Though spring was still a long way off, it was coming. It always does (how’s that for a bold prediction?). At this time of year the days are getting longer by two minutes per day. An hour a month!
Another winter “rove” hike down to Kachina Natural Bridge, in January. Why? Because I’m a park volunteer, and so I get to do such things in the line of duty. To check trail conditions, talk to visitors, answer questions, etc. If anybody’s about, that is. Which, at this time of year, there aren’t many. Sometimes not even any. Like that day.
It was in between the big snows. The gorgeous plastering of the canyon walls and trees just after a snow storm was almost gone, and I was hopeful for the next one soon. Although I love spring as much as anybody, until it gets here I’d rather have snow than drab brown and gray. Even in Canyon Country, where the sandstone buttes and cliffs provide an endless source of wonder. They look even more awesome after a snow storm.
The west buttress of Kachina Bridge forms a massive overhanging cliff, a sandy alcove free of snow on a high bank well above the creek bottom. And that alcove must have been a very sacred place to the ancient ones. They were the ancestral puebloans (sometimes called Anasazi) that migrated on to form today’s pueblo communities (Hopi, Zuni, the Rio Grande pueblos) between 700 and 800 years ago.
Once again I pondered the small adobe structures. A couple of the conical ones were probably small granaries–grain storage bins for maize (corn), that precious commodity. But the circular, open flat topped one at the bottom of the cliff face mud flows? I think it had a different purpose, quite possibly ceremonial. Especially with the ghost like figures painted on the inside back wall.
What’s also unique about this site is the presence of butterfly pictographs (paintings). There are several here. It must be some kind of clan or society symbol. They didn’t doodle on these rock faces–each drawing painted, or pecked into the stone (a petroglyph) took time and intent. It’s clear that they revered these places as special, even powerful.

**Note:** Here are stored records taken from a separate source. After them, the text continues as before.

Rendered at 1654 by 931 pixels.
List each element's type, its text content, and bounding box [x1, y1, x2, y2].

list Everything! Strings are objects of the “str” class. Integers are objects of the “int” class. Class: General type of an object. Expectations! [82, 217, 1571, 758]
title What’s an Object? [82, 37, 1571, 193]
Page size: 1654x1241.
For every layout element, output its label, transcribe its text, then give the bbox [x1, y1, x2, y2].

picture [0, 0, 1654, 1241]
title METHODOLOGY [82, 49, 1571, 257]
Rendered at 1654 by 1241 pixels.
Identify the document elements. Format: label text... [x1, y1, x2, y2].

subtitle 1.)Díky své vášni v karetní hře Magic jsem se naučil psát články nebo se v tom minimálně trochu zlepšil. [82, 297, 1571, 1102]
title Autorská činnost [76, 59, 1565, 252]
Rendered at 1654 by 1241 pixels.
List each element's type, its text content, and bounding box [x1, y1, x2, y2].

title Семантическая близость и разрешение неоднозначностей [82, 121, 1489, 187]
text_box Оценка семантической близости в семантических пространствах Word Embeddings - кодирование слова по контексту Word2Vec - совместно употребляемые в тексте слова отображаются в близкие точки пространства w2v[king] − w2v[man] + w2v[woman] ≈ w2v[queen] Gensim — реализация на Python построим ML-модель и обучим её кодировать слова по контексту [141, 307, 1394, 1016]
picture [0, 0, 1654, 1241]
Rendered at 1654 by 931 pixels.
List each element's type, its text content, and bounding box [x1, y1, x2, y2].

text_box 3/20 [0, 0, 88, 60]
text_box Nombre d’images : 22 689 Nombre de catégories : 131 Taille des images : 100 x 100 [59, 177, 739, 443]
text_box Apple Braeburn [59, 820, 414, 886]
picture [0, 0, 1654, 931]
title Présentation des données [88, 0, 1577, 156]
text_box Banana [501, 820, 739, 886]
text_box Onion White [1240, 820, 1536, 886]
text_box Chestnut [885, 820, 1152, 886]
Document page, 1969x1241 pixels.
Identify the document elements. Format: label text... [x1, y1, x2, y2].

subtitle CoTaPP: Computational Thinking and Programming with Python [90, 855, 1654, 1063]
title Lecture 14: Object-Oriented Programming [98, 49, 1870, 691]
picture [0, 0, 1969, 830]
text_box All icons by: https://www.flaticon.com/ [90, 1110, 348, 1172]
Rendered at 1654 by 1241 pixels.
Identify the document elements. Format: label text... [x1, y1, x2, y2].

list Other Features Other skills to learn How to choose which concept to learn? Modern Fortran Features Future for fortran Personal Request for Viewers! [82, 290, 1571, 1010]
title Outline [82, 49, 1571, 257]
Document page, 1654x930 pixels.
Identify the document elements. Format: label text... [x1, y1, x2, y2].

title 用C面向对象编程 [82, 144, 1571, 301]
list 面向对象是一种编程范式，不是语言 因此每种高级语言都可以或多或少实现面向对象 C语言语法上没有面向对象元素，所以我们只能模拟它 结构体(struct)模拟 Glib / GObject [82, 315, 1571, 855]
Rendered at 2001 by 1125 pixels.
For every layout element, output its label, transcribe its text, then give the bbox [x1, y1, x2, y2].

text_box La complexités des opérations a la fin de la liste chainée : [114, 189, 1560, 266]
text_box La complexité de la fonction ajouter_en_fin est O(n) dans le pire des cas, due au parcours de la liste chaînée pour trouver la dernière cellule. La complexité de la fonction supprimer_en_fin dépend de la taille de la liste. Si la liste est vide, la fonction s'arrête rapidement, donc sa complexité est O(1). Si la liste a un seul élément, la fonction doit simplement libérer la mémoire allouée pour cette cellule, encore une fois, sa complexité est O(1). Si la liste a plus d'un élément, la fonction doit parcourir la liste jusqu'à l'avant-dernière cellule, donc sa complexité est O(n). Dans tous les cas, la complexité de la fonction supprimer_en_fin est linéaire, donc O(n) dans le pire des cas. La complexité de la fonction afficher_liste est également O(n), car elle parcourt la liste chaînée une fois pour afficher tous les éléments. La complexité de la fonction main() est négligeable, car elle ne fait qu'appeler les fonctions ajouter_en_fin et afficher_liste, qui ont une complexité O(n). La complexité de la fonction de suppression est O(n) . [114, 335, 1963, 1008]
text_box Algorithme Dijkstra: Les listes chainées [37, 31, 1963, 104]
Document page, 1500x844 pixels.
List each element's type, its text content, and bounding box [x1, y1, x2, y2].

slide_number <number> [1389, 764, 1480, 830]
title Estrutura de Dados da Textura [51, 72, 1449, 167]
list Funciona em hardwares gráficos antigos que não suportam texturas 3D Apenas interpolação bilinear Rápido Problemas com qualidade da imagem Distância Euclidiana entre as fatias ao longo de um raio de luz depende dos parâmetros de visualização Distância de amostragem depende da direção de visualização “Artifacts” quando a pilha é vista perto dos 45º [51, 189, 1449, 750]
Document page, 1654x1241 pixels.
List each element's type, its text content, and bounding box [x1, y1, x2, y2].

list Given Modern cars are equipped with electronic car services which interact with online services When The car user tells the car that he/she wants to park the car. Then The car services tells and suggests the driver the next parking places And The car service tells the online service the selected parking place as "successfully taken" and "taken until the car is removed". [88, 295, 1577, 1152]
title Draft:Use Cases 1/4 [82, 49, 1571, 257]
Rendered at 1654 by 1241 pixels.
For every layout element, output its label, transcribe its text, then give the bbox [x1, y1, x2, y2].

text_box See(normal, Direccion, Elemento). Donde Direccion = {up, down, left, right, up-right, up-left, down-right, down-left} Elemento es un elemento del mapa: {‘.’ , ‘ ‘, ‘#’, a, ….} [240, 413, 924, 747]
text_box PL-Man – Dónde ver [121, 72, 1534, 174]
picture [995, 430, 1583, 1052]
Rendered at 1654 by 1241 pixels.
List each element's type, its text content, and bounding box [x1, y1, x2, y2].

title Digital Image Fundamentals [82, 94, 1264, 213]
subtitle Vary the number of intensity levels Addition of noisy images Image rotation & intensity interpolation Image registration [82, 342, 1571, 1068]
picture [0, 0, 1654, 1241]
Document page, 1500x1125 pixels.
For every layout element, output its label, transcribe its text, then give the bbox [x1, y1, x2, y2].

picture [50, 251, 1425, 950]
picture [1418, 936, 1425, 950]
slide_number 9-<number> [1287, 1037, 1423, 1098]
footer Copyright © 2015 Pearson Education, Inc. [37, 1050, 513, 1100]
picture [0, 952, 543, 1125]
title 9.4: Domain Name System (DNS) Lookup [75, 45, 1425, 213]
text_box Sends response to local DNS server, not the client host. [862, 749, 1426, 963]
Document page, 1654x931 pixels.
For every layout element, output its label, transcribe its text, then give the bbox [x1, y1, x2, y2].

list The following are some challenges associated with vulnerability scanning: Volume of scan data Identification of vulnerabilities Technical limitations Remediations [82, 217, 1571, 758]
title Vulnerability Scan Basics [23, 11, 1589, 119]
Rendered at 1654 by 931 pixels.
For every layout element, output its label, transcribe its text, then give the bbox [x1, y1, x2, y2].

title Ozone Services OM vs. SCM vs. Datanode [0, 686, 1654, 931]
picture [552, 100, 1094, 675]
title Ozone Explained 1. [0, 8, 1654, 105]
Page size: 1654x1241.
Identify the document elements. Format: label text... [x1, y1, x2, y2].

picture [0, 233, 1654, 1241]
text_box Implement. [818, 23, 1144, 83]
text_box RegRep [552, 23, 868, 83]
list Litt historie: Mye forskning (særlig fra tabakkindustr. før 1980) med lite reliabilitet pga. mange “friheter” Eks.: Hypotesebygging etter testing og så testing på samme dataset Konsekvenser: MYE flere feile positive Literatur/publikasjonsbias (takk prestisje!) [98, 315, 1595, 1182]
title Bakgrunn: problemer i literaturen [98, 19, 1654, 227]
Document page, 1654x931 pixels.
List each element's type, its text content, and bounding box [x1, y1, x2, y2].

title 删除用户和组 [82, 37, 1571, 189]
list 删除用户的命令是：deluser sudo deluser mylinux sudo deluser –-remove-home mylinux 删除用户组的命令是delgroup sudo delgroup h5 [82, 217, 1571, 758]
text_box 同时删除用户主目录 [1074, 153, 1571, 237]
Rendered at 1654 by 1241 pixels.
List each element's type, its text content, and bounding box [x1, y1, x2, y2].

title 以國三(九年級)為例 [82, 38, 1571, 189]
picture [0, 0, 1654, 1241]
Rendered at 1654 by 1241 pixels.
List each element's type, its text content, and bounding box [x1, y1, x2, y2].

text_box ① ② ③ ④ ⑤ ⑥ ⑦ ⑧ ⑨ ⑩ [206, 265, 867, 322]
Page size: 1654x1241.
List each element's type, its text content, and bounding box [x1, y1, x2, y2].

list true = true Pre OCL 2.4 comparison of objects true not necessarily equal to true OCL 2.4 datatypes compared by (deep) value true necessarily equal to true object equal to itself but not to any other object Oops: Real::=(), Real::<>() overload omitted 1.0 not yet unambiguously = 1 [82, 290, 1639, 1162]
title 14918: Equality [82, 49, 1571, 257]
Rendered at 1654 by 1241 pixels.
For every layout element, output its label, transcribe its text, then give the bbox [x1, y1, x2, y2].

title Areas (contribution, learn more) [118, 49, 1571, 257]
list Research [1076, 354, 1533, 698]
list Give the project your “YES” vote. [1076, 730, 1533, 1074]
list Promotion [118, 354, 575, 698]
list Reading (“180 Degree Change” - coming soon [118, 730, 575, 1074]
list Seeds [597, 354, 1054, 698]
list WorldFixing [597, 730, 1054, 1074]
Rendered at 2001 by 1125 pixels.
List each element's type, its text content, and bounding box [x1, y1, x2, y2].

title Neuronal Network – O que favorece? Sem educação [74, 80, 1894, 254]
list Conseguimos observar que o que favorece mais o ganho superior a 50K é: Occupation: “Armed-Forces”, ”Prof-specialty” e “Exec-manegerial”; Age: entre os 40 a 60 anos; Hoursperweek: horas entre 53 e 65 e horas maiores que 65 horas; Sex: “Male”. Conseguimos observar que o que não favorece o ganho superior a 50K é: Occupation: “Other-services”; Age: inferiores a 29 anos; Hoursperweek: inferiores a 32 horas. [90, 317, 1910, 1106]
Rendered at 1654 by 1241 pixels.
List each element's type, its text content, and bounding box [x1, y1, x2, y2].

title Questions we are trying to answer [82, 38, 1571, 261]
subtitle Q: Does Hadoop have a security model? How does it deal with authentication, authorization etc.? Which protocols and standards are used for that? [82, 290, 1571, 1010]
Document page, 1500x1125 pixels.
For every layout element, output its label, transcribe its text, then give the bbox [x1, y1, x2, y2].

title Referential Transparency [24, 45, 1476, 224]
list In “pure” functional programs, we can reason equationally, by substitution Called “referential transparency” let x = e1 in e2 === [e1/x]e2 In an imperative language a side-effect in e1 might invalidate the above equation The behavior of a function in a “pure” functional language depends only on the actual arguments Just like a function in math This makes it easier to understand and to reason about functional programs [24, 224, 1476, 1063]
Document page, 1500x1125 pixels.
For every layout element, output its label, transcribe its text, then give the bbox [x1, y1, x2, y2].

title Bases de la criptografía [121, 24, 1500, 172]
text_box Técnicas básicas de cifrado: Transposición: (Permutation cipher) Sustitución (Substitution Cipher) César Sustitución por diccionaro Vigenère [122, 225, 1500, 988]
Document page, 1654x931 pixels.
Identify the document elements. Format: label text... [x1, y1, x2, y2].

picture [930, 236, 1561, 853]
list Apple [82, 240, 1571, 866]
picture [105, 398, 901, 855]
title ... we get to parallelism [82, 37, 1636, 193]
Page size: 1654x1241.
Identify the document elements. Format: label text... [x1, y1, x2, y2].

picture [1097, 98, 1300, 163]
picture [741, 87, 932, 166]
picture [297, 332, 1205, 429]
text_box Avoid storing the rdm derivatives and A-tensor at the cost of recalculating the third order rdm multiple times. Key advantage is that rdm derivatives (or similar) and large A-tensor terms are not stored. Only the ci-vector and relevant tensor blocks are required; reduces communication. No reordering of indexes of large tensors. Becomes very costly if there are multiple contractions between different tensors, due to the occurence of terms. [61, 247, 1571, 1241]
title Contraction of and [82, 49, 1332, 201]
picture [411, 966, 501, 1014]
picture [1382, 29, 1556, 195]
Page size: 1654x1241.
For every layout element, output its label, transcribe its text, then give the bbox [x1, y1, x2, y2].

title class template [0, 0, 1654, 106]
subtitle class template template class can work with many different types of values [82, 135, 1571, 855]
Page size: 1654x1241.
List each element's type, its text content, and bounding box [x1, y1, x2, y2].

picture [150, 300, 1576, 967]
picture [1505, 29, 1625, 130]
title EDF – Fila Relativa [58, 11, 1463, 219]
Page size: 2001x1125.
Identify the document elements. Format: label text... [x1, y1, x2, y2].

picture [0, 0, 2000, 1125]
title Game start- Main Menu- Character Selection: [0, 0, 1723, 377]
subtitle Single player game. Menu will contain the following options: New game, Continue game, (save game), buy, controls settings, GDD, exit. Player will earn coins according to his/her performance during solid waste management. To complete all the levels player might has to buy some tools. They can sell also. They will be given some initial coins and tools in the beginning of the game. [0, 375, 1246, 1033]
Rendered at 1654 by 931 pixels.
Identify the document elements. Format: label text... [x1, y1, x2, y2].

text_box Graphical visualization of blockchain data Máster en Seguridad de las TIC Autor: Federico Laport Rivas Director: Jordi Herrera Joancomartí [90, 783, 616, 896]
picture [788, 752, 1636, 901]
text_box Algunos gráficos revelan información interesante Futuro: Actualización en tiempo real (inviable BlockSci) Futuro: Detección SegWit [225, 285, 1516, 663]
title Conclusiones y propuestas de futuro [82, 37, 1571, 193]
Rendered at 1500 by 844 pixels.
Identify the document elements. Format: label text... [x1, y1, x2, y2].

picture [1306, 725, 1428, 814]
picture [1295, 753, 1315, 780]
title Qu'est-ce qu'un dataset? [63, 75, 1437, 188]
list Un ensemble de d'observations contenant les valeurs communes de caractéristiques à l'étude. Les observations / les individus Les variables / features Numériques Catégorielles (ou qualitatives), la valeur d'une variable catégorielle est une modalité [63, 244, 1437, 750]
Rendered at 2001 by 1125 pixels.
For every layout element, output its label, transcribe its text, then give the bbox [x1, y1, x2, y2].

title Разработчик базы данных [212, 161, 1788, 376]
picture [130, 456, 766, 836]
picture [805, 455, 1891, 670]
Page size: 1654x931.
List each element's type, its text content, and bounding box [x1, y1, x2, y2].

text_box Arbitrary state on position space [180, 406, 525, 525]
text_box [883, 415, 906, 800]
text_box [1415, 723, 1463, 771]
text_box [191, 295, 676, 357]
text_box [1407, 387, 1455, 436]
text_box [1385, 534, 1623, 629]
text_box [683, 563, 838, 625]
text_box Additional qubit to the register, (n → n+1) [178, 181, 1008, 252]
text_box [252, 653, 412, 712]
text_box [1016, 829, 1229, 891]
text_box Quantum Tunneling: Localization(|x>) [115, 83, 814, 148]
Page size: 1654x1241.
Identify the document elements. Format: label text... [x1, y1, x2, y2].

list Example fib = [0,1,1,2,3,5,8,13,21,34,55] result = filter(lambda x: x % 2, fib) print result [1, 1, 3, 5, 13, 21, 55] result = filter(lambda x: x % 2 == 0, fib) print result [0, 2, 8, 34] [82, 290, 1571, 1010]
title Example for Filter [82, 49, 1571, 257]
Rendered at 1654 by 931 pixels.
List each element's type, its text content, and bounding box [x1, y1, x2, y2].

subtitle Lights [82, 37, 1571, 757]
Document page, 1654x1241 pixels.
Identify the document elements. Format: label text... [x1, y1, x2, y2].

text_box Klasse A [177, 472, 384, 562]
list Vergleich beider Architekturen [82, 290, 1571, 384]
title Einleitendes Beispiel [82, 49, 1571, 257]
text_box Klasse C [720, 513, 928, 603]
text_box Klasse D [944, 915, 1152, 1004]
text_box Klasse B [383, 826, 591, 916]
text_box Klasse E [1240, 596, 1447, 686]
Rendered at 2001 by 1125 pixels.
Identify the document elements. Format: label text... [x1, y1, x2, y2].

I checked the old wooden box nearby holding the visitor register. About a week earlier was an amazing entry by a couple from Germany. “What a stunning place we have found. Magical and spiritual at the same time. In Boulder [Colorado, or Utah?] we bought a couple rings from the Navajo tribe to give each other the promise to spend our lives together. We could have not found a better place to do this, being by ourselves, witnessed by the spirits of the ancestors.”
I closed the register box and walked back down from the ruins alcove underneath the bridge again. There in the sand by the little stream trickling by between the frozen pools someone had written: “Faith–Trust–Patience”. The same couple?
Finally, it was time to head back up to the trailhead. Only 400 vertical feet to go, once again. The lungs and legs were willing, though I can’t say they were excited. Or was that just my mind? Once again I did it, looking forward to doing it many times more before I leave this place.
Photo location: Natural Bridges National Monument, San Juan County, southeast Utah.